═════ MATERIAL PROVIDED ═════

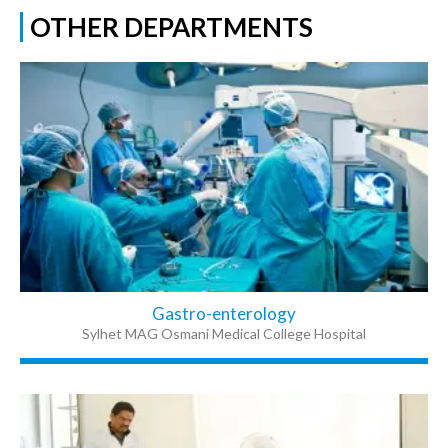
OTHER DEPARTMENTS
Gastro-enterology
Sylhet MAG Osmani Medical College Hospital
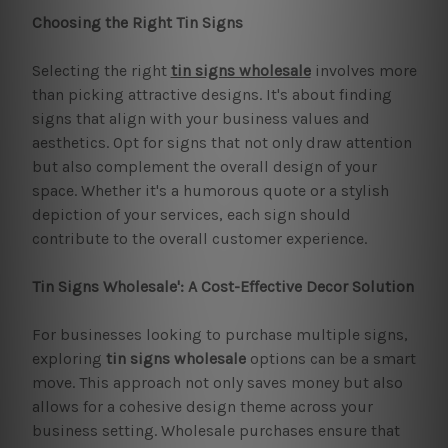
Choosing the Right Tin Signs
Selecting the right
tin signs wholesale
involves more
than picking attractive designs. It's about finding
signs that align with your business values and
aesthetics. Opt for signs that not only draw attention
but also complement the overall design of your
space. Whether it's a humorous quote or a stylish
depiction of your services, each sign should
contribute to the overall customer experience.
Tin Signs Wholesale': A Cost-Effective Decor Solution
For businesses looking to purchase multiple signs,
exploring
tin signs wholesale
options can be a smart
move. This approach not only saves money but also
allows for a cohesive design theme across your
business setting. Wholesale purchases ensure that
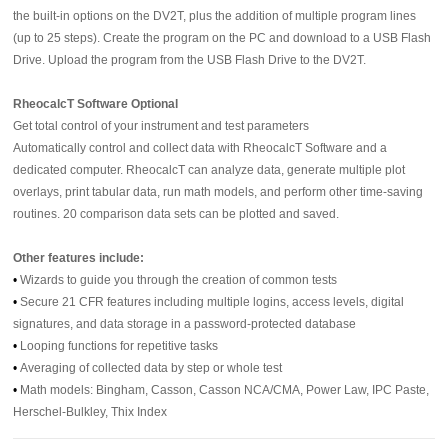
the built-in options on the DV2T, plus the addition of multiple program lines
(up to 25 steps). Create the program on the PC and download to a USB Flash
Drive. Upload the program from the USB Flash Drive to the DV2T.
RheocalcT Software Optional
Get total control of your instrument and test parameters
Automatically control and collect data with RheocalcT Software and a
dedicated computer. RheocalcT can analyze data, generate multiple plot
overlays, print tabular data, run math models, and perform other time-saving
routines. 20 comparison data sets can be plotted and saved.
Other features include:
•
Wizards to guide you through the creation of common tests
•
Secure 21 CFR features including multiple logins, access levels, digital
signatures, and data storage in a password-protected database
•
Looping functions for repetitive tasks
•
Averaging of collected data by step or whole test
•
Math models: Bingham, Casson, Casson NCA/CMA, Power Law, IPC Paste,
Herschel-Bulkley, Thix Index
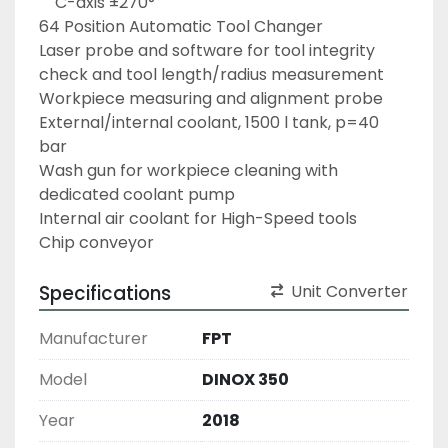
	C-axis ±270°
64 Position Automatic Tool Changer
Laser probe and software for tool integrity 
check and tool length/radius measurement
Workpiece measuring and alignment probe
External/internal coolant, 1500 l tank, p=40 
bar
Wash gun for workpiece cleaning with 
dedicated coolant pump
Internal air coolant for High-Speed tools
Chip conveyor
Specifications
Unit Converter
Manufacturer
FPT
Model
DINOX 350
Year
2018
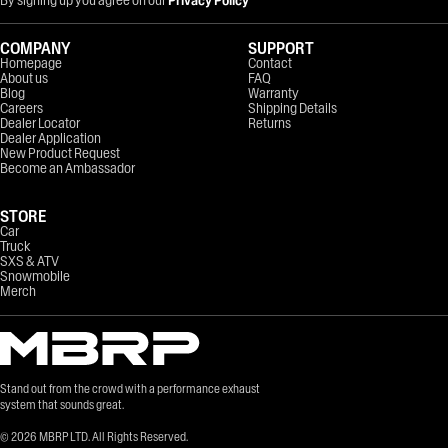
COMPANY
SUPPORT
Homepage
Contact
About us
FAQ
Blog
Warranty
Careers
Shipping Details
Dealer Locator
Returns
Dealer Application
New Product Request
Become an Ambassador
STORE
Car
Truck
SXS & ATV
Snowmobile
Merch
Stand out from the crowd with a performance exhaust
system that sounds great.
©
2026
MBRP LTD. All Rights Reserved.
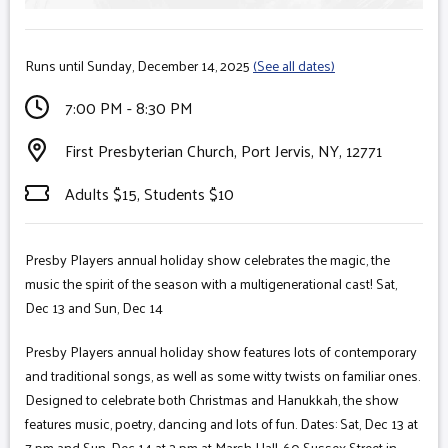
Runs until Sunday, December 14, 2025
(See all dates)
7:00 PM - 8:30 PM
First Presbyterian Church, Port Jervis, NY, 12771
Adults $15, Students $10
Presby Players annual holiday show celebrates the magic, the
music the spirit of the season with a multigenerational cast! Sat,
Dec 13 and Sun, Dec 14
Presby Players annual holiday show features lots of contemporary
and traditional songs, as well as some witty twists on familiar ones.
Designed to celebrate both Christmas and Hanukkah, the show
features music, poetry, dancing and lots of fun. Dates: Sat, Dec 13 at
7 pm and Sun, Dec 14 at 2 pm at Marsh Hall, 60 Sussex Street in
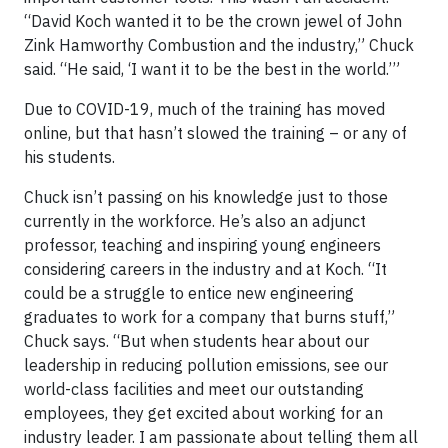
“David Koch wanted it to be the crown jewel of John
Zink Hamworthy Combustion and the industry,” Chuck
said. “He said, ‘I want it to be the best in the world.’”
Due to COVID-19, much of the training has moved
online, but that hasn’t slowed the training – or any of
his students.
Chuck isn’t passing on his knowledge just to those
currently in the workforce. He’s also an adjunct
professor, teaching and inspiring young engineers
considering careers in the industry and at Koch. “It
could be a struggle to entice new engineering
graduates to work for a company that burns stuff,”
Chuck says. “But when students hear about our
leadership in reducing pollution emissions, see our
world-class facilities and meet our outstanding
employees, they get excited about working for an
industry leader. I am passionate about telling them all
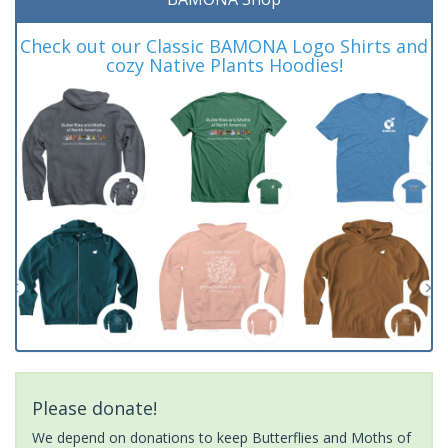
Check out our Classic BAMONA Logo Shirts and
cozy Native Plants Hoodies!
Please donate!
We depend on donations to keep Butterflies and Moths of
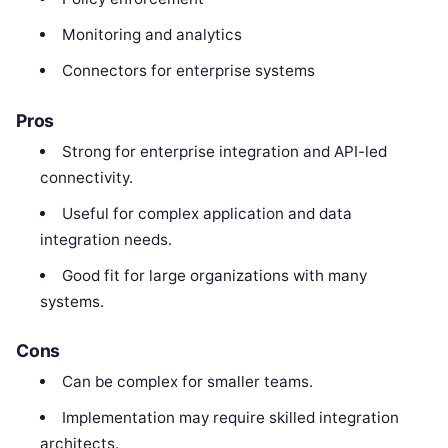
Monitoring and analytics
Connectors for enterprise systems
Pros
Strong for enterprise integration and API-led
connectivity.
Useful for complex application and data
integration needs.
Good fit for large organizations with many
systems.
Cons
Can be complex for smaller teams.
Implementation may require skilled integration
architects.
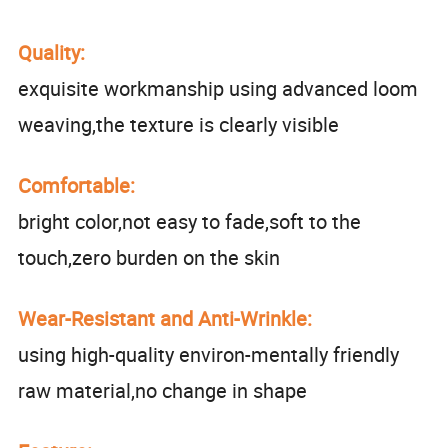
Quality:
exquisite workmanship using advanced loom
weaving,the texture is clearly visible
Comfortable:
bright color,not easy to fade,soft to the
touch,zero burden on the skin
Wear-Resistant and Anti-Wrinkle:
using high-quality environ-mentally friendly
raw material,no change in shape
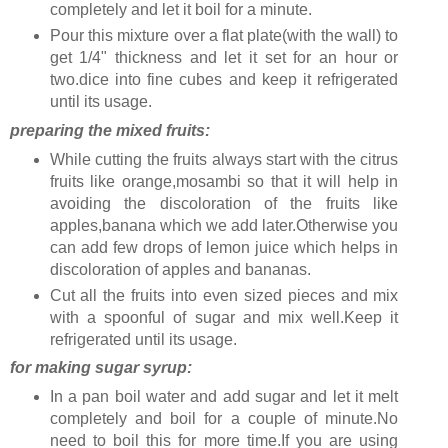
completely and let it boil for a minute.
Pour this mixture over a flat plate(with the wall) to
get 1/4" thickness and let it set for an hour or
two.dice into fine cubes and keep it refrigerated
until its usage.
preparing the mixed fruits:
While cutting the fruits always start with the citrus
fruits like orange,mosambi so that it will help in
avoiding the discoloration of the fruits like
apples,banana which we add later.Otherwise you
can add few drops of lemon juice which helps in
discoloration of apples and bananas.
Cut all the fruits into even sized pieces and mix
with a spoonful of sugar and mix well.Keep it
refrigerated until its usage.
for making sugar syrup:
In a pan boil water and add sugar and let it melt
completely and boil for a couple of minute.No
need to boil this for more time.If you are using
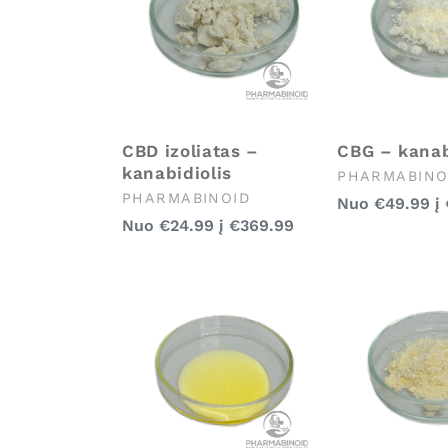
CBD izoliatas –
CBG – kanab
kanabidiolis
Pardavėjas:
PHARMABINO
Pardavėjas:
PHARMABINOID
Įprasta
Nuo
€49.99
į
Įprasta
Nuo
€24.99
į
€369.99
kaina
kaina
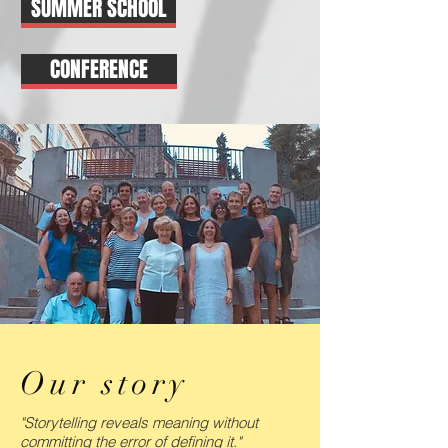
SUMMER SCHOOL
CONFERENCE
Our story
"Storytelling reveals meaning without
committing the error of defining it."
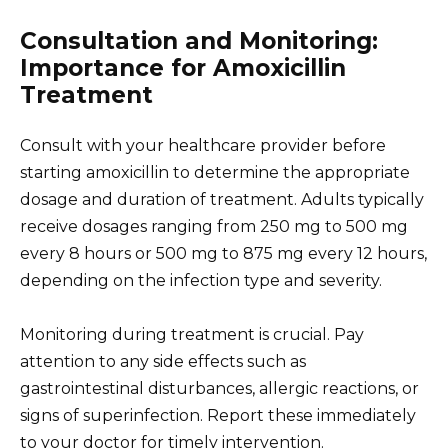
Consultation and Monitoring:
Importance for Amoxicillin
Treatment
Consult with your healthcare provider before
starting amoxicillin to determine the appropriate
dosage and duration of treatment. Adults typically
receive dosages ranging from 250 mg to 500 mg
every 8 hours or 500 mg to 875 mg every 12 hours,
depending on the infection type and severity.
Monitoring during treatment is crucial. Pay
attention to any side effects such as
gastrointestinal disturbances, allergic reactions, or
signs of superinfection. Report these immediately
to your doctor for timely intervention.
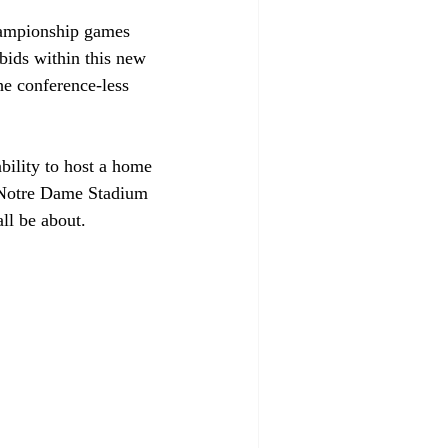
hampionship games 
bids within this new 
he conference-less 
bility to host a home 
 Notre Dame Stadium 
ll be about. 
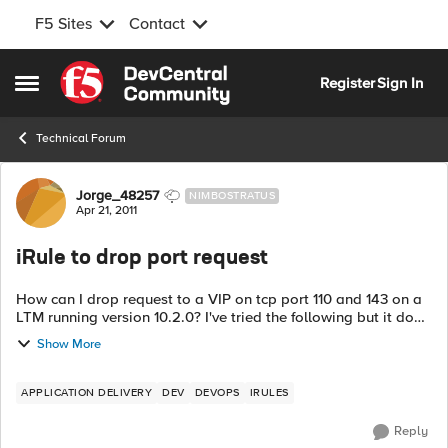
F5 Sites
Contact
Skip to content
Register
Sign In
Open Side Menu
Technical Forum
Forum Discussion
Jorge_48257
NIMBOSTRATUS
Apr 21, 2011
iRule to drop port request
How can I drop request to a VIP on tcp port 110 and 143 on a
LTM running version 10.2.0? I've tried the following but it does
not seem to work. if { [TCP::local_port] != 110} { drop } I get line
Show More
1: [...
APPLICATION DELIVERY
DEV
DEVOPS
IRULES
Reply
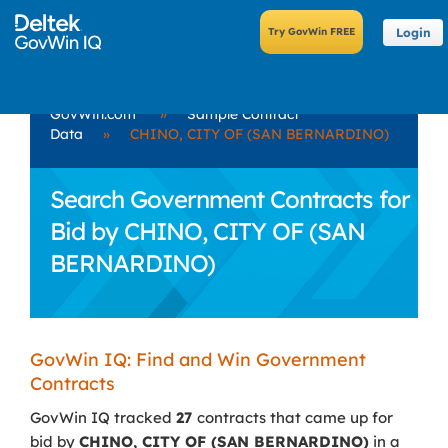
Login
GovWin.com
»
Sample Contract
Data
»
CHINO, CITY OF (SAN BERNARDINO)
Search Government Contracts for
Bid by CHINO, CITY OF (SAN
BERNARDINO)
GovWin IQ: Find and Win Government
Contracts
GovWin IQ tracked
27
contracts that came up for
bid by
CHINO, CITY OF (SAN BERNARDINO)
in a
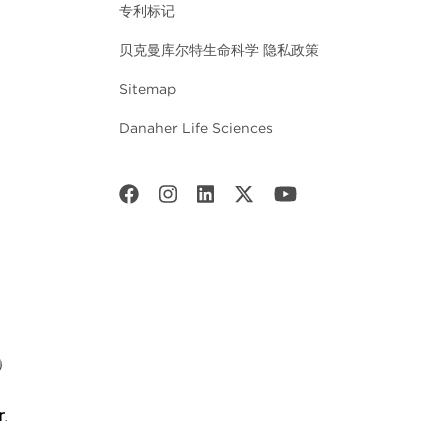
专利标记
贝克曼库尔特生命科学 隐私政策
Sitemap
Danaher Life Sciences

═════

= WRITTEN TASK =
Copy out every line of text in the material above character for character, and leave the pictures out.

= REPLY =
OTHER DEPARTMENTS
Gastro-enterology
Sylhet MAG Osmani Medical College Hospital
Choosing the Right Tin Signs
Selecting the right
tin signs wholesale
involves more
than picking attractive designs. It's about finding
signs that align with your business values and
aesthetics. Opt for signs that not only draw attention
but also complement the overall design of your
space. Whether it's a humorous quote or a stylish
depiction of your services, each sign should
contribute to the overall customer experience.
Tin Signs Wholesale': A Cost-Effective Decor Solution
For businesses looking to purchase multiple signs,
exploring
tin signs wholesale
options can be a smart
move. This approach not only saves money but also
allows for a cohesive design theme across your
business setting. Wholesale purchases ensure that
the built-in options on the DV2T, plus the addition of multiple program lines
(up to 25 steps). Create the program on the PC and download to a USB Flash
Drive. Upload the program from the USB Flash Drive to the DV2T.
RheocalcT Software Optional
Get total control of your instrument and test parameters
Automatically control and collect data with RheocalcT Software and a
dedicated computer. RheocalcT can analyze data, generate multiple plot
overlays, print tabular data, run math models, and perform other time-saving
routines. 20 comparison data sets can be plotted and saved.
Other features include:
•
Wizards to guide you through the creation of common tests
•
Secure 21 CFR features including multiple logins, access levels, digital
signatures, and data storage in a password-protected database
•
Looping functions for repetitive tasks
•
Averaging of collected data by step or whole test
•
Math models: Bingham, Casson, Casson NCA/CMA, Power Law, IPC Paste,
Herschel-Bulkley, Thix Index
	C-axis ±270°
64 Position Automatic Tool Changer
Laser probe and software for tool integrity 
check and tool length/radius measurement
Workpiece measuring and alignment probe
External/internal coolant, 1500 l tank, p=40 
bar
Wash gun for workpiece cleaning with 
dedicated coolant pump
Internal air coolant for High-Speed tools
Chip conveyor
Specifications
Unit Converter
Manufacturer
FPT
Model
DINOX 350
Year
2018
COMPANY
SUPPORT
Homepage
Contact
About us
FAQ
Blog
Warranty
Careers
Shipping Details
Dealer Locator
Returns
Dealer Application
New Product Request
Become an Ambassador
STORE
Car
Truck
SXS & ATV
Snowmobile
Merch
Stand out from the crowd with a performance exhaust
system that sounds great.
©
2026
MBRP LTD. All Rights Reserved.
Runs until Sunday, December 14, 2025
(See all dates)
7:00 PM - 8:30 PM
First Presbyterian Church, Port Jervis, NY, 12771
Adults $15, Students $10
Presby Players annual holiday show celebrates the magic, the
music the spirit of the season with a multigenerational cast! Sat,
Dec 13 and Sun, Dec 14
Presby Players annual holiday show features lots of contemporary
and traditional songs, as well as some witty twists on familiar ones.
Designed to celebrate both Christmas and Hanukkah, the show
features music, poetry, dancing and lots of fun. Dates: Sat, Dec 13 at
7 pm and Sun, Dec 14 at 2 pm at Marsh Hall, 60 Sussex Street in
“David Koch wanted it to be the crown jewel of John
Zink Hamworthy Combustion and the industry,” Chuck
said. “He said, ‘I want it to be the best in the world.’”
Due to COVID-19, much of the training has moved
online, but that hasn’t slowed the training – or any of
his students.
Chuck isn’t passing on his knowledge just to those
currently in the workforce. He’s also an adjunct
professor, teaching and inspiring young engineers
considering careers in the industry and at Koch. “It
could be a struggle to entice new engineering
graduates to work for a company that burns stuff,”
Chuck says. “But when students hear about our
leadership in reducing pollution emissions, see our
world-class facilities and meet our outstanding
employees, they get excited about working for an
industry leader. I am passionate about telling them all
Check out our Classic BAMONA Logo Shirts and
cozy Native Plants Hoodies!
Please donate!
We depend on donations to keep Butterflies and Moths of
Monitoring and analytics
Connectors for enterprise systems
Pros
Strong for enterprise integration and API-led
connectivity.
Useful for complex application and data
integration needs.
Good fit for large organizations with many
systems.
Cons
Can be complex for smaller teams.
Implementation may require skilled integration
architects.
Quality:
exquisite workmanship using advanced loom
weaving,the texture is clearly visible
Comfortable:
bright color,not easy to fade,soft to the
touch,zero burden on the skin
Wear-Resistant and Anti-Wrinkle:
using high-quality environ-mentally friendly
raw material,no change in shape
completely and let it boil for a minute.
Pour this mixture over a flat plate(with the wall) to
get 1/4" thickness and let it set for an hour or
two.dice into fine cubes and keep it refrigerated
until its usage.
preparing the mixed fruits:
While cutting the fruits always start with the citrus
fruits like orange,mosambi so that it will help in
avoiding the discoloration of the fruits like
apples,banana which we add later.Otherwise you
can add few drops of lemon juice which helps in
discoloration of apples and bananas.
Cut all the fruits into even sized pieces and mix
with a spoonful of sugar and mix well.Keep it
refrigerated until its usage.
for making sugar syrup:
In a pan boil water and add sugar and let it melt
completely and boil for a couple of minute.No
need to boil this for more time.If you are using
CBD izoliatas –
CBG – kanab
kanabidiolis
Pardavėjas:
PHARMABINO
Pardavėjas:
PHARMABINOID
Įprasta
Nuo
€49.99
į
Įprasta
Nuo
€24.99
į
€369.99
kaina
kaina
SUMMER SCHOOL
CONFERENCE
Our story
"Storytelling reveals meaning without
committing the error of defining it."
Consultation and Monitoring:
Importance for Amoxicillin
Treatment
Consult with your healthcare provider before
starting amoxicillin to determine the appropriate
dosage and duration of treatment. Adults typically
receive dosages ranging from 250 mg to 500 mg
every 8 hours or 500 mg to 875 mg every 12 hours,
depending on the infection type and severity.
Monitoring during treatment is crucial. Pay
attention to any side effects such as
gastrointestinal disturbances, allergic reactions, or
signs of superinfection. Report these immediately
to your doctor for timely intervention.
hampionship games 
bids within this new 
he conference-less 
bility to host a home 
 Notre Dame Stadium 
ll be about. 
F5 Sites
Contact
Skip to content
Register
Sign In
Open Side Menu
Technical Forum
Forum Discussion
Jorge_48257
NIMBOSTRATUS
Apr 21, 2011
iRule to drop port request
How can I drop request to a VIP on tcp port 110 and 143 on a
LTM running version 10.2.0? I've tried the following but it does
not seem to work. if { [TCP::local_port] != 110} { drop } I get line
Show More
1: [...
APPLICATION DELIVERY
DEV
DEVOPS
IRULES
Reply
Login
GovWin.com
»
Sample Contract
Data
»
CHINO, CITY OF (SAN BERNARDINO)
Search Government Contracts for
Bid by CHINO, CITY OF (SAN
BERNARDINO)
GovWin IQ: Find and Win Government
Contracts
GovWin IQ tracked
27
contracts that came up for
bid by
CHINO, CITY OF (SAN BERNARDINO)
in a
专利标记
贝克曼库尔特生命科学 隐私政策
Sitemap
Danaher Life Sciences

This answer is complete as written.